* _Study material_

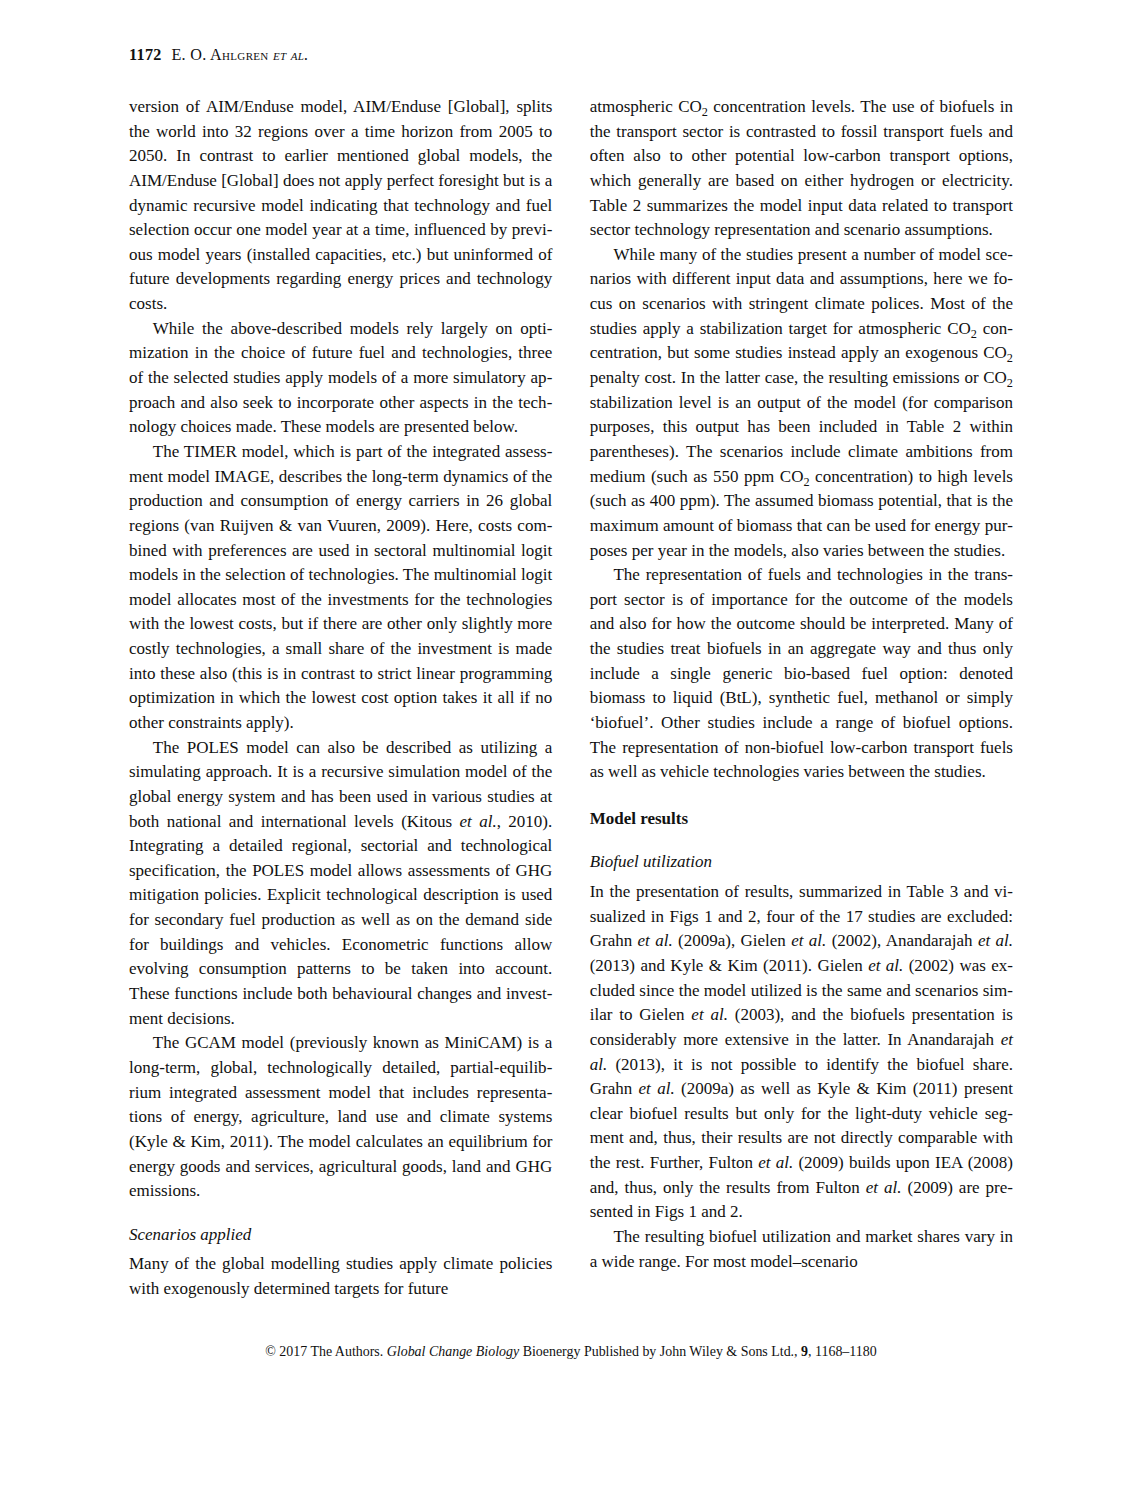1172 E. O. Ahlgren et al.
version of AIM/Enduse model, AIM/Enduse [Global], splits the world into 32 regions over a time horizon from 2005 to 2050. In contrast to earlier mentioned global models, the AIM/Enduse [Global] does not apply perfect foresight but is a dynamic recursive model indicating that technology and fuel selection occur one model year at a time, influenced by previous model years (installed capacities, etc.) but uninformed of future developments regarding energy prices and technology costs.
While the above-described models rely largely on optimization in the choice of future fuel and technologies, three of the selected studies apply models of a more simulatory approach and also seek to incorporate other aspects in the technology choices made. These models are presented below.
The TIMER model, which is part of the integrated assessment model IMAGE, describes the long-term dynamics of the production and consumption of energy carriers in 26 global regions (van Ruijven & van Vuuren, 2009). Here, costs combined with preferences are used in sectoral multinomial logit models in the selection of technologies. The multinomial logit model allocates most of the investments for the technologies with the lowest costs, but if there are other only slightly more costly technologies, a small share of the investment is made into these also (this is in contrast to strict linear programming optimization in which the lowest cost option takes it all if no other constraints apply).
The POLES model can also be described as utilizing a simulating approach. It is a recursive simulation model of the global energy system and has been used in various studies at both national and international levels (Kitous et al., 2010). Integrating a detailed regional, sectorial and technological specification, the POLES model allows assessments of GHG mitigation policies. Explicit technological description is used for secondary fuel production as well as on the demand side for buildings and vehicles. Econometric functions allow evolving consumption patterns to be taken into account. These functions include both behavioural changes and investment decisions.
The GCAM model (previously known as MiniCAM) is a long-term, global, technologically detailed, partial-equilibrium integrated assessment model that includes representations of energy, agriculture, land use and climate systems (Kyle & Kim, 2011). The model calculates an equilibrium for energy goods and services, agricultural goods, land and GHG emissions.
Scenarios applied
Many of the global modelling studies apply climate policies with exogenously determined targets for future
atmospheric CO2 concentration levels. The use of biofuels in the transport sector is contrasted to fossil transport fuels and often also to other potential low-carbon transport options, which generally are based on either hydrogen or electricity. Table 2 summarizes the model input data related to transport sector technology representation and scenario assumptions.
While many of the studies present a number of model scenarios with different input data and assumptions, here we focus on scenarios with stringent climate polices. Most of the studies apply a stabilization target for atmospheric CO2 concentration, but some studies instead apply an exogenous CO2 penalty cost. In the latter case, the resulting emissions or CO2 stabilization level is an output of the model (for comparison purposes, this output has been included in Table 2 within parentheses). The scenarios include climate ambitions from medium (such as 550 ppm CO2 concentration) to high levels (such as 400 ppm). The assumed biomass potential, that is the maximum amount of biomass that can be used for energy purposes per year in the models, also varies between the studies.
The representation of fuels and technologies in the transport sector is of importance for the outcome of the models and also for how the outcome should be interpreted. Many of the studies treat biofuels in an aggregate way and thus only include a single generic bio-based fuel option: denoted biomass to liquid (BtL), synthetic fuel, methanol or simply ‘biofuel’. Other studies include a range of biofuel options. The representation of non-biofuel low-carbon transport fuels as well as vehicle technologies varies between the studies.
Model results
Biofuel utilization
In the presentation of results, summarized in Table 3 and visualized in Figs 1 and 2, four of the 17 studies are excluded: Grahn et al. (2009a), Gielen et al. (2002), Anandarajah et al. (2013) and Kyle & Kim (2011). Gielen et al. (2002) was excluded since the model utilized is the same and scenarios similar to Gielen et al. (2003), and the biofuels presentation is considerably more extensive in the latter. In Anandarajah et al. (2013), it is not possible to identify the biofuel share. Grahn et al. (2009a) as well as Kyle & Kim (2011) present clear biofuel results but only for the light-duty vehicle segment and, thus, their results are not directly comparable with the rest. Further, Fulton et al. (2009) builds upon IEA (2008) and, thus, only the results from Fulton et al. (2009) are presented in Figs 1 and 2.
The resulting biofuel utilization and market shares vary in a wide range. For most model–scenario
© 2017 The Authors. Global Change Biology Bioenergy Published by John Wiley & Sons Ltd., 9, 1168–1180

* _Task instructions_
If a record contains a picture, leave the picture out and retype everything else exactly.

* _Your solution_
1172 E. O. Ahlgren et al.
version of AIM/Enduse model, AIM/Enduse [Global], splits the world into 32 regions over a time horizon from 2005 to 2050. In contrast to earlier mentioned global models, the AIM/Enduse [Global] does not apply perfect foresight but is a dynamic recursive model indicating that technology and fuel selection occur one model year at a time, influenced by previous model years (installed capacities, etc.) but uninformed of future developments regarding energy prices and technology costs.
While the above-described models rely largely on optimization in the choice of future fuel and technologies, three of the selected studies apply models of a more simulatory approach and also seek to incorporate other aspects in the technology choices made. These models are presented below.
The TIMER model, which is part of the integrated assessment model IMAGE, describes the long-term dynamics of the production and consumption of energy carriers in 26 global regions (van Ruijven & van Vuuren, 2009). Here, costs combined with preferences are used in sectoral multinomial logit models in the selection of technologies. The multinomial logit model allocates most of the investments for the technologies with the lowest costs, but if there are other only slightly more costly technologies, a small share of the investment is made into these also (this is in contrast to strict linear programming optimization in which the lowest cost option takes it all if no other constraints apply).
The POLES model can also be described as utilizing a simulating approach. It is a recursive simulation model of the global energy system and has been used in various studies at both national and international levels (Kitous et al., 2010). Integrating a detailed regional, sectorial and technological specification, the POLES model allows assessments of GHG mitigation policies. Explicit technological description is used for secondary fuel production as well as on the demand side for buildings and vehicles. Econometric functions allow evolving consumption patterns to be taken into account. These functions include both behavioural changes and investment decisions.
The GCAM model (previously known as MiniCAM) is a long-term, global, technologically detailed, partial-equilibrium integrated assessment model that includes representations of energy, agriculture, land use and climate systems (Kyle & Kim, 2011). The model calculates an equilibrium for energy goods and services, agricultural goods, land and GHG emissions.
Scenarios applied
Many of the global modelling studies apply climate policies with exogenously determined targets for future
atmospheric CO2 concentration levels. The use of biofuels in the transport sector is contrasted to fossil transport fuels and often also to other potential low-carbon transport options, which generally are based on either hydrogen or electricity. Table 2 summarizes the model input data related to transport sector technology representation and scenario assumptions.
While many of the studies present a number of model scenarios with different input data and assumptions, here we focus on scenarios with stringent climate polices. Most of the studies apply a stabilization target for atmospheric CO2 concentration, but some studies instead apply an exogenous CO2 penalty cost. In the latter case, the resulting emissions or CO2 stabilization level is an output of the model (for comparison purposes, this output has been included in Table 2 within parentheses). The scenarios include climate ambitions from medium (such as 550 ppm CO2 concentration) to high levels (such as 400 ppm). The assumed biomass potential, that is the maximum amount of biomass that can be used for energy purposes per year in the models, also varies between the studies.
The representation of fuels and technologies in the transport sector is of importance for the outcome of the models and also for how the outcome should be interpreted. Many of the studies treat biofuels in an aggregate way and thus only include a single generic bio-based fuel option: denoted biomass to liquid (BtL), synthetic fuel, methanol or simply ‘biofuel’. Other studies include a range of biofuel options. The representation of non-biofuel low-carbon transport fuels as well as vehicle technologies varies between the studies.
Model results
Biofuel utilization
In the presentation of results, summarized in Table 3 and visualized in Figs 1 and 2, four of the 17 studies are excluded: Grahn et al. (2009a), Gielen et al. (2002), Anandarajah et al. (2013) and Kyle & Kim (2011). Gielen et al. (2002) was excluded since the model utilized is the same and scenarios similar to Gielen et al. (2003), and the biofuels presentation is considerably more extensive in the latter. In Anandarajah et al. (2013), it is not possible to identify the biofuel share. Grahn et al. (2009a) as well as Kyle & Kim (2011) present clear biofuel results but only for the light-duty vehicle segment and, thus, their results are not directly comparable with the rest. Further, Fulton et al. (2009) builds upon IEA (2008) and, thus, only the results from Fulton et al. (2009) are presented in Figs 1 and 2.
The resulting biofuel utilization and market shares vary in a wide range. For most model–scenario
© 2017 The Authors. Global Change Biology Bioenergy Published by John Wiley & Sons Ltd., 9, 1168–1180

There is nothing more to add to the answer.